Re: [PATCH 2/2] signal c/r: implement /proc/pid/sig writing [message #18863 is a reply to message #18833] Mon, 11 June 2007 16:47 Go to previous messageGo to next message
serue is currently offline  serue
Messages: 750
Registered: February 2006
Senior Member
Quoting Cedric Le Goater (clg@fr.ibm.com):
> with all the infos you've gathered in /proc, why don't you just kill the
> process ?
> 
> The patch we have to restore pending signals in 2.6.21-mm2-lxc3 does :
> 
> +static int pid_set_siginfo(mcrk_session_t * s, void *ptarg)
> +{
> +	mcrk_pid_setsignal_t arg;
> +	siginfo_t si;
> +	int ret;
> +
> +	if (!ptarg) {
> +		return -EINVAL;
> +	}
> +
> +	if (copy_from_user(&arg, ptarg, sizeof(arg)))
> +		return -EFAULT;
> +	if (copy_from_user(&si, U64_2_PTR(arg.siginfo), sizeof(si)))
> +		return -EFAULT;

Hmm, one problem with especially this second copy_from_user() is that
you are making the checkpoint image more kernel dependant.

Whatever approach we take both high-level and low-level, we do want to
avoid having checkpoint images directly reflect in-kernel structures,
right?

That's one area where the /proc approach has an inherent advantage over
using netlink to dump information, it avoids the temptation to just dump
and restore straight from the kernel pointer, which would threaten to
make restoring a checkpoint from another kernel much more dangerous.

> +	if (arg.shared) {
> +		ret = kill_proc_info(si.si_signo, &si, current->pid);
> +	} else {
> +		ret = send_sig_info(si.si_signo, &si, current);
> +	}
> +	return ret;
> +}

This part is fine with me, but assumes we take the more kernel-guided
approach, right.

And that's what I'm trying to get people to discuss  :)  Do we want a
more kernel-guided approach, or do we want to provide pieces of
functionality that userspace exploits?

Oh, or are you saying this would just replace the biggest chunk of my
set_sigpending() function below?

thanks,
-serge

>   
> C.

_Data for analysis_

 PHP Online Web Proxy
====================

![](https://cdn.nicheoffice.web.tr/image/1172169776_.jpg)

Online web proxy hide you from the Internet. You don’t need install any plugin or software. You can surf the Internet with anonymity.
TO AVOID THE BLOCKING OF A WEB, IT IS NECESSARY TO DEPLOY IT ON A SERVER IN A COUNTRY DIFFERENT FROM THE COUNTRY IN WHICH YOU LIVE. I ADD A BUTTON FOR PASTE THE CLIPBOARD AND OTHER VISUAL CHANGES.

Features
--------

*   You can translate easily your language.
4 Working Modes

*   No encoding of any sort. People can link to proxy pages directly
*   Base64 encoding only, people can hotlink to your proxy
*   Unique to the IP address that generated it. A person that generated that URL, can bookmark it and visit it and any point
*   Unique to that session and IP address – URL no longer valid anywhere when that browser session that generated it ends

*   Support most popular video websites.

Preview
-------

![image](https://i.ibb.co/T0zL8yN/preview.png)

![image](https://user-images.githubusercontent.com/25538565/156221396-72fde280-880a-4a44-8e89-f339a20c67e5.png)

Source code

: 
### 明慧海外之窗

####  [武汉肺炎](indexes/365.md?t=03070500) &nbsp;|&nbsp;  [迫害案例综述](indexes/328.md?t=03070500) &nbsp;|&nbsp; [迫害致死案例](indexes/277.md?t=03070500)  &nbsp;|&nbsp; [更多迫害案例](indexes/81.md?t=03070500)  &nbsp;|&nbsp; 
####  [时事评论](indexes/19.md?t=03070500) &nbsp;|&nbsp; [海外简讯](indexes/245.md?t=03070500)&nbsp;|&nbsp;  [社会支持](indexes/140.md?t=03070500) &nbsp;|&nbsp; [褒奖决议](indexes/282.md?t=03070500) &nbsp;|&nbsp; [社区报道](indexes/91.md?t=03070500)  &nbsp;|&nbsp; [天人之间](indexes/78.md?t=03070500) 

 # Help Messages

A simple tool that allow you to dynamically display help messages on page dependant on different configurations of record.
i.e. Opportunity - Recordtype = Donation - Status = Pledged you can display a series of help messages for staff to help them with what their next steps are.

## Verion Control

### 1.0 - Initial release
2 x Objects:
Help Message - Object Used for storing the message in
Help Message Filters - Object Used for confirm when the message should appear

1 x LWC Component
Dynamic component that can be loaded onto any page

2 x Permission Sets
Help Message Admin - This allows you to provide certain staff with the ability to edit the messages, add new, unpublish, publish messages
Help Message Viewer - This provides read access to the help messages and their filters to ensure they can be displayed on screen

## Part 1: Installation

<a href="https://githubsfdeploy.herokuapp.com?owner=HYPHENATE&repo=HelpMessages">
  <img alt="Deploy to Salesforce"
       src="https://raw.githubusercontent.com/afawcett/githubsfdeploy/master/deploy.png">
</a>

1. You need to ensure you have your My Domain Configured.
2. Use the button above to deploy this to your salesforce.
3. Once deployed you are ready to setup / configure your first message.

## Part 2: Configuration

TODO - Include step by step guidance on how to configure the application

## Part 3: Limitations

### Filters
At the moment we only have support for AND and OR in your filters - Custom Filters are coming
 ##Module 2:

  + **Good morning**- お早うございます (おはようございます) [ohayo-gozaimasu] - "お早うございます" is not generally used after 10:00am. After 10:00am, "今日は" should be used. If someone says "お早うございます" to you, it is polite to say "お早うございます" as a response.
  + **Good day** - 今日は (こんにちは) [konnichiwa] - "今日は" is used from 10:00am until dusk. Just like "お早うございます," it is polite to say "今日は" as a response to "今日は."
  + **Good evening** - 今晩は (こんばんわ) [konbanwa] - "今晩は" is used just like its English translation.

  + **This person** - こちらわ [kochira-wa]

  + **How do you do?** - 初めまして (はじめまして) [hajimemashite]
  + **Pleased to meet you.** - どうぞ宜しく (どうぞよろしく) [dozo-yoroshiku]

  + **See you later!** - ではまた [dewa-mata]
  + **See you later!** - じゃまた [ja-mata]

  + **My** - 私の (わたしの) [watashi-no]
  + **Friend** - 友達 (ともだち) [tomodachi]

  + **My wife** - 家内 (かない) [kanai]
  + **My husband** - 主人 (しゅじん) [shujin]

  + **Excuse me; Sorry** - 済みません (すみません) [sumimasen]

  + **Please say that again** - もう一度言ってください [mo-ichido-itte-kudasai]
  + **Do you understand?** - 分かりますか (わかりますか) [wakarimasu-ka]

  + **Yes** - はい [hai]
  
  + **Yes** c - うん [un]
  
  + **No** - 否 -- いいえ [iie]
--
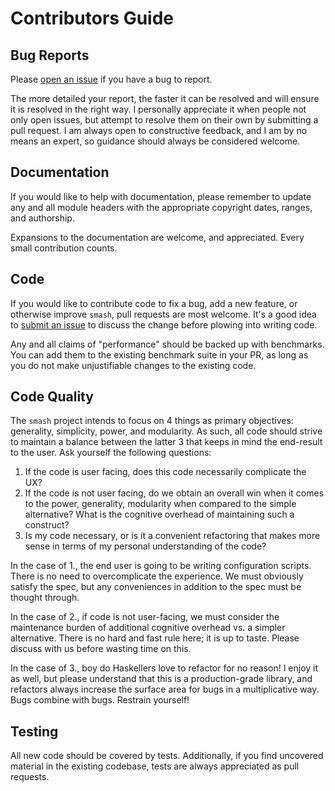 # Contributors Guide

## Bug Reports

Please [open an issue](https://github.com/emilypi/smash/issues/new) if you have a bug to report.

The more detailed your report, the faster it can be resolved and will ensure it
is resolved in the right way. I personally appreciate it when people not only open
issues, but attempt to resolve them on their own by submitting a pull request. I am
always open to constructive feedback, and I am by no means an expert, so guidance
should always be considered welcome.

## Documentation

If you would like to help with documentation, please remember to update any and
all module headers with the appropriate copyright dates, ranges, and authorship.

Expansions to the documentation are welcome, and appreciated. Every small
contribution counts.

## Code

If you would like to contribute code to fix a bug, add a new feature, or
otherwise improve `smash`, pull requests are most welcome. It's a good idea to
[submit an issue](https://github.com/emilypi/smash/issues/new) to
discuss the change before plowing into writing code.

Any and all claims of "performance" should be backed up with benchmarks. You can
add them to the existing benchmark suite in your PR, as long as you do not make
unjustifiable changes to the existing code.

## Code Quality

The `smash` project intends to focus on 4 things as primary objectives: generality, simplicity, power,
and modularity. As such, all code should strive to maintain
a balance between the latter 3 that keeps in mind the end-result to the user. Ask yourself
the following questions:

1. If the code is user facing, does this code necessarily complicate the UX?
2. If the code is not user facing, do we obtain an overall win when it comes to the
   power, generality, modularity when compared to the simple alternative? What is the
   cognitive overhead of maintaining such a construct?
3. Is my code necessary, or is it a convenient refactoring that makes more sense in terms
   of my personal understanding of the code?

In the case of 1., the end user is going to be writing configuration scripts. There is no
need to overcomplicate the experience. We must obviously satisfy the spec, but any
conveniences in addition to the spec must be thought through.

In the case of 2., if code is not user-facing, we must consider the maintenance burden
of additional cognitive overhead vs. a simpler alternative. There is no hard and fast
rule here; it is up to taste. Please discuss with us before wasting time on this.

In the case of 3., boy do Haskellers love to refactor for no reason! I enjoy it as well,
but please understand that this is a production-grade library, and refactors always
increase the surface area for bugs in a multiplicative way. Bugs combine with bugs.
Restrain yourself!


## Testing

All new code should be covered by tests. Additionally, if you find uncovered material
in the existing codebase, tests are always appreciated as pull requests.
* * *
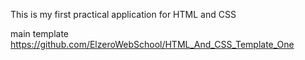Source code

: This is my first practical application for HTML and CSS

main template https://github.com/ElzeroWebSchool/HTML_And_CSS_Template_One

_To do_
(1) Repeat the lines of the listing verbatim, from the line with "# Contributors Guide" up to and including the line with "1. If the code", and leave the pictures out of your answer.
(2) Write what comes next in the mailing-list reply about restoring pending signals through /proc.

_Set of answers_
(1)
 # Contributors Guide

## Bug Reports

Please [open an issue](https://github.com/emilypi/smash/issues/new) if you have a bug to report.

The more detailed your report, the faster it can be resolved and will ensure it
is resolved in the right way. I personally appreciate it when people not only open
issues, but attempt to resolve them on their own by submitting a pull request. I am
always open to constructive feedback, and I am by no means an expert, so guidance
should always be considered welcome.

## Documentation

If you would like to help with documentation, please remember to update any and
all module headers with the appropriate copyright dates, ranges, and authorship.

Expansions to the documentation are welcome, and appreciated. Every small
contribution counts.

## Code

If you would like to contribute code to fix a bug, add a new feature, or
otherwise improve `smash`, pull requests are most welcome. It's a good idea to
[submit an issue](https://github.com/emilypi/smash/issues/new) to
discuss the change before plowing into writing code.

Any and all claims of "performance" should be backed up with benchmarks. You can
add them to the existing benchmark suite in your PR, as long as you do not make
unjustifiable changes to the existing code.

## Code Quality

The `smash` project intends to focus on 4 things as primary objectives: generality, simplicity, power,
and modularity. As such, all code should strive to maintain
a balance between the latter 3 that keeps in mind the end-result to the user. Ask yourself
the following questions:

1. If the code is user facing, does this code necessarily complicate the UX?

(2)
> 
> Serge E. Hallyn wrote:
> >>From 0fc34dcb54fe80ea720225825ad1dcb1b847d8ab Mon Sep 17 00:00:00 2001
> > From: Serge E. Hallyn <serue@us.ibm.com>
> > Date: Thu, 17 May 2007 17:28:07 -0400
> > Subject: [PATCH 2/2] signal c/r: implement /proc/pid/sig writing
> > 
> > Allow restore through writes to /proc/pid/sig/*, except for
> > the waiters file.  Waits must be restored by the waiter actually
> > running wait.
> > 
> > To test writes to the action file I use the included handlertest.c.
> > Start it up in one terminal as
> > 	./handlertest 1
> > It should print "using handler 1"
> > in another terminal
> > 	pid=`ps -ef | grep handlertest | grep -v grep | awk '{ print $2 '}`
> > 	cat /proc/$pid/sig/action > action
> > 	kill -USR1 $pid
> > handlertest should print "handler 1 called"
> > 
> > You can repeat this with
> > 	./handlertest 2
> > to make sure it does what you expect with the second signal handler.
> > 
> > Restart handlertest with a different signal handler:
> > 	./handlertest 2
> > It prints "using handler 2"
> > Overwrite it's sigactions from another terminal
> > 	pid=`ps -ef | grep handlertest | grep -v grep | awk '{ print $2 '}`
> > 	cat action > /proc/$pid/sig/action
> > and send it a USR1
> > 	kill -USR1 $pid
> > and it should say "handler 1 called".
> > 
> > =====================================================================
> > handlertest.c
> > =====================================================================
> > 
> > void handler1(int sig)
> > {
> > 	printf("handler 1 called\n");
> > }
> > 
> > void handler2(int sig)
> > {
> > 	printf("handler 2 called\n");
> > }
> > 
> > int main(int argc, char *argv[])
> > {
> > 	int hnum;
> > 	__sighandler_t h = handler1;
> > 
> > 	if (argc<2) {
> > 		printf("usage: %s [1|2]\n", argv[0]);
> > 		exit(2);
> > 	}
> > 	hnum = atoi(argv[1]);
> > 	if (hnum == 1) {
> > 		printf("using handler 1\n");
> > 	} else {
> > 		h = handler2;
> > 		printf("using handler 2\n");
> > 	}
> > 	signal(SIGUSR1, h);
> > 
> > 	sleep(100);
> > }
> > 
> > Signed-off-by: Serge E. Hallyn <serue@us.ibm.com>
> > ---
> >  fs/proc/base.c         |   97 +++++++++++++++++++++-
> >  include/linux/signal.h |    2 +
> >  kernel/signal.c        |  218 +++++++++++++++++++++++++++++++++++++++++++++++-
> >  3 files changed, 313 insertions(+), 4 deletions(-)
> > 
> > diff --git a/fs/proc/base.c b/fs/proc/base.c
> > index 8e0dd7a..22817bb 100644
> > --- a/fs/proc/base.c
> > +++ b/fs/proc/base.c
> > @@ -1701,9 +1701,104 @@ static ssize_t proc_pid_sig_read(struct file * file, char __user * buf,
> >  	return length;
> >  }
> > 
> > +struct proc_pid_sig_partial {
> > +	char *buf;
> > +	loff_t pos;
> > +	size_t count;
> > +};
> > +
> > +static struct proc_pid_sig_partial *make_partial(char *page, int start, int total_count)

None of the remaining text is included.